§ Exercise requirements
Look in the material below for the line holding "thumb mcp: (386, 327)". Set it down exactly, with each later line up to and including the line holding "middle tip: (375, 296)".

§ Data for review

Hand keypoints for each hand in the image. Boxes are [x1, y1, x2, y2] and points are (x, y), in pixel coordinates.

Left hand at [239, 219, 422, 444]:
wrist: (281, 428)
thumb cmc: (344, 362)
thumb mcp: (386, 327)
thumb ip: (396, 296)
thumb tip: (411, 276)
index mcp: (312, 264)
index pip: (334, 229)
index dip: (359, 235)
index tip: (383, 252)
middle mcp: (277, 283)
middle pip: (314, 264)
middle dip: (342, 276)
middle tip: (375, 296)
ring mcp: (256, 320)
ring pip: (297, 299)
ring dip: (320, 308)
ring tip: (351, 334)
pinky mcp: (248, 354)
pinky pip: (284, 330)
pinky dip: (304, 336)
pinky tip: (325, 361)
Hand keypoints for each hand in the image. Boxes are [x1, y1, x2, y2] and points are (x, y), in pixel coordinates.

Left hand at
==
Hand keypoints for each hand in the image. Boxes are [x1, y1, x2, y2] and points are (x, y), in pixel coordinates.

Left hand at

§ Response to this exercise
thumb mcp: (386, 327)
thumb ip: (396, 296)
thumb tip: (411, 276)
index mcp: (312, 264)
index pip: (334, 229)
index dip: (359, 235)
index tip: (383, 252)
middle mcp: (277, 283)
middle pip: (314, 264)
middle dip: (342, 276)
middle tip: (375, 296)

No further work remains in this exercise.